Weitere Märkte im Blick
Warum hat sich Beicht für Achern entschieden? „Achern ist meine Heimat, die Gegend ist attraktiv.“ Der Unternehmer stellt klar, dass jedoch auch der Standort in Leipzig und der Standort der E-Mobilitäts-Tochter Chargecloud in Köln parallel gleichmäßig wachsen sollen. Zu den Umsätzen macht powercloud keine Angaben. Sie lägen im achtstelligen Bereich. Daneben hat das Unternehmen die Märkte jenseits der Landesgrenzen im Blick – im europäischen Ausland sieht Beicht „enormes Potenzial, da sich die dortigen Energiemärkte erst wirklich öffnen und der Wettbewerb stark zunimmt“.
Marco Beicht hat ein Gespür, neue Trends und Geschäftsfelder zu entdecken, um darin zu investieren. Nach seinem Abitur an der Heimschule Lender 2003 in Sasbach studierte er Betriebswirtschaft mit Stationen in Großbritannien und China. Bereits 2004 entwickelte er mit seiner ersten Firma IntelliShop AG Plattformen für Online-Shops, zu einer Zeit als Online-Shopping in Deutschland noch in den Kinderschuhen steckte. Kunden von IntelliShop kamen aus 13 Ländern, darunter unter anderem Eismann, T-Mobile oder die Österreichische Post.

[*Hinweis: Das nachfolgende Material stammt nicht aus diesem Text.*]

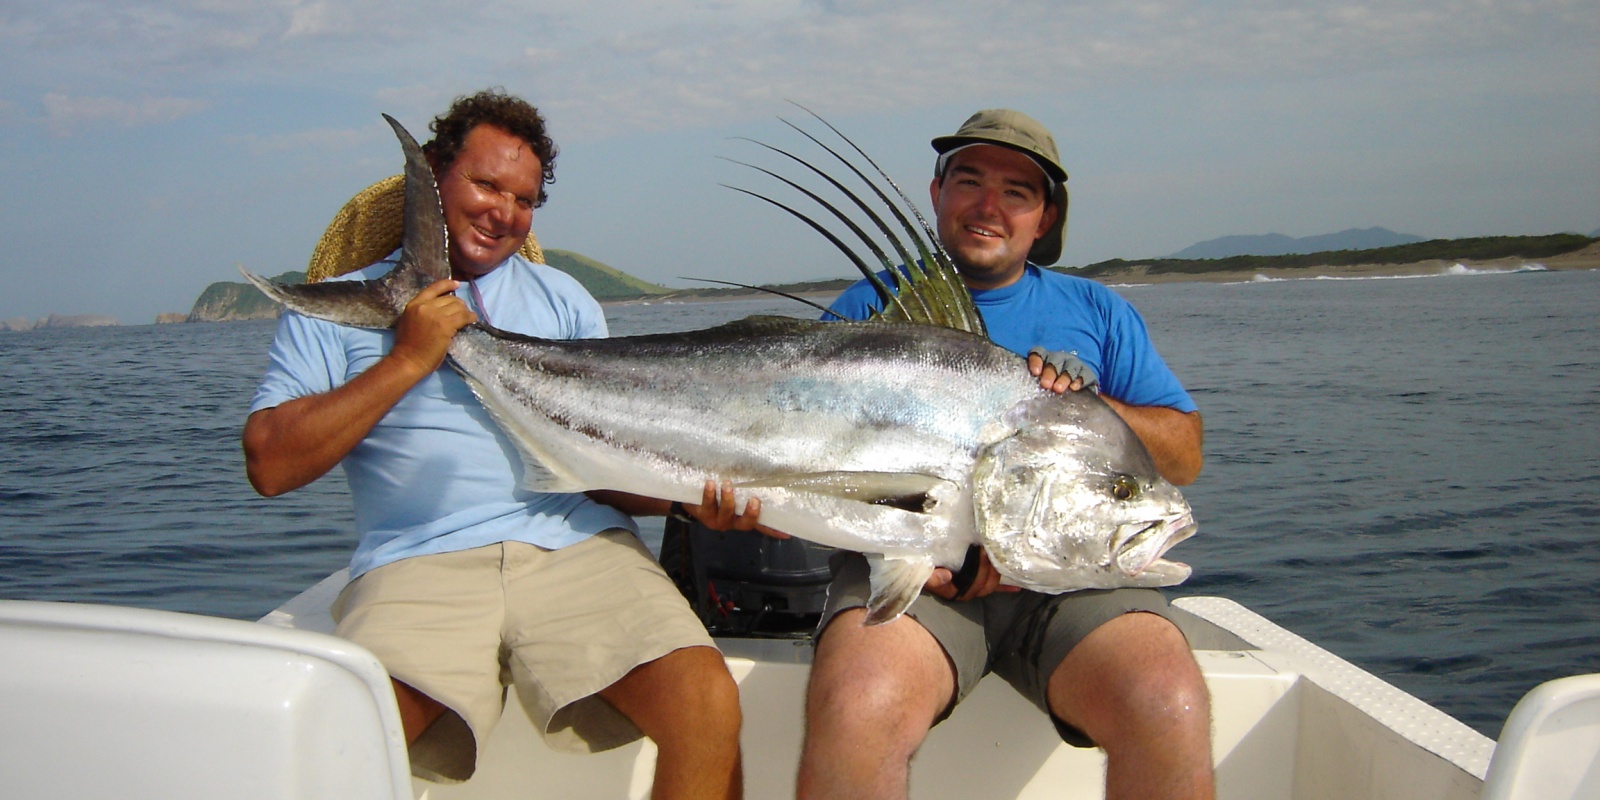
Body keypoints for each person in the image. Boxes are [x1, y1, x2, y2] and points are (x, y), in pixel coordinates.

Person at [242, 89, 760, 798]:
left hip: (580, 548)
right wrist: (406, 359)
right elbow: (269, 465)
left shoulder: (564, 301)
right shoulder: (334, 311)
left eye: (524, 200)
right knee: (345, 737)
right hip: (419, 561)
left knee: (707, 701)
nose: (503, 212)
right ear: (430, 175)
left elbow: (601, 466)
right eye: (486, 184)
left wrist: (688, 501)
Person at [797, 109, 1213, 799]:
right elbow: (808, 456)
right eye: (969, 180)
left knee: (1167, 701)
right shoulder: (868, 310)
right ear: (937, 194)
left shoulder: (1099, 310)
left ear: (1044, 218)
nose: (988, 205)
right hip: (912, 583)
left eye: (1017, 191)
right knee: (857, 705)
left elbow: (1185, 456)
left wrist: (1082, 402)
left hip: (1078, 586)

Nach dem Verkauf 2010 entwickelte Beicht mehrere Unternehmen, darunter auch die WebProspector GmbH. 2012 gründete er Powercloud. Zudem investierte er beispielsweise auch in den Sockenhersteller von Jungfeld, an welchem auch TV-Star Joko Winterscheidt beteiligt ist, und in weitere Start-ups. Dem Wunsch, ein Freizeitangebot für Kinder zu schaffen, folgte dann sprungpark.de, ein Betreiber von Trampolinhallen, unter anderem in Remchingen und Saarbrücken.
Gemeinsam mit Mennekes, einem Weltmarktführer, und Rheinenergie investiert Beicht in Chargecloud. Dies ist ein Unternehmen, das Software für die Verwaltung und Abrechnung der Nutzung von E-Ladestationen entwickelt – „ein künftiger Milliardenmarkt“, ist Marco Beicht überzeugt.